Work task
If "Courtyard" shows up in a line of the material, return that line.

Entries shown below:

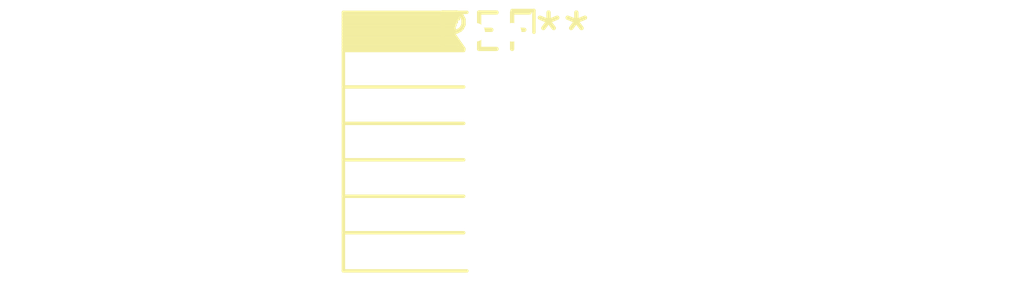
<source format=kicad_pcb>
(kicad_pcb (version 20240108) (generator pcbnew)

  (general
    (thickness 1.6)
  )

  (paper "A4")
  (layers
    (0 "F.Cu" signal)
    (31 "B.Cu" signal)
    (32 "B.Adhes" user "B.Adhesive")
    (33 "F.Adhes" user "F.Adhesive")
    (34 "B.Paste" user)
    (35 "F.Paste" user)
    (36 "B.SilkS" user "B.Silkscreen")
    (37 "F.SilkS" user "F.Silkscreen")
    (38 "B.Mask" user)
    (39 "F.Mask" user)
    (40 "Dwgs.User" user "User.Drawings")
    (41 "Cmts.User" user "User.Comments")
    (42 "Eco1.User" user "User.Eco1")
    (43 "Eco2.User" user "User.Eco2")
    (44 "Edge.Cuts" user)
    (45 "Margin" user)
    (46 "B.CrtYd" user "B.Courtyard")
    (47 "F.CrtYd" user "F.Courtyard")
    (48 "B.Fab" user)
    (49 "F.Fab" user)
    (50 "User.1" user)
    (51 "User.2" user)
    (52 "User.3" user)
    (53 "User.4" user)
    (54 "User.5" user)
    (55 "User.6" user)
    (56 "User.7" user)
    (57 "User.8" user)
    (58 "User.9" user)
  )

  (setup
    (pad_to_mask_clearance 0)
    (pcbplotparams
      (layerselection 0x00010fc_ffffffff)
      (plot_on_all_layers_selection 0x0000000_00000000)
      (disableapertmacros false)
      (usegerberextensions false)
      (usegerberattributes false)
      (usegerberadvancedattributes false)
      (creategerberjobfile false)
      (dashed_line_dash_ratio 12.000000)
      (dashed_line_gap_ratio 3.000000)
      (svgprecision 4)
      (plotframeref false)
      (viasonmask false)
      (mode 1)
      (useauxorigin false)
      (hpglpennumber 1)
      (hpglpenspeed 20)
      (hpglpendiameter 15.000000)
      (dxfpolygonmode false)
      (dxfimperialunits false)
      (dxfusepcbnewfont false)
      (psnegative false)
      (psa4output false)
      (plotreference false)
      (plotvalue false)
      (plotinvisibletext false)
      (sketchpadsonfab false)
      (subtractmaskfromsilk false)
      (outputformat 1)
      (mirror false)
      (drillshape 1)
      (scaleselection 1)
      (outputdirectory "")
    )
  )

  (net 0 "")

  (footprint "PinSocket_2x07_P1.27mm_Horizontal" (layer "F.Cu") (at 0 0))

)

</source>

End of Entries shown.

Response box
    (46 "B.CrtYd" user "B.Courtyard")
    (47 "F.CrtYd" user "F.Courtyard")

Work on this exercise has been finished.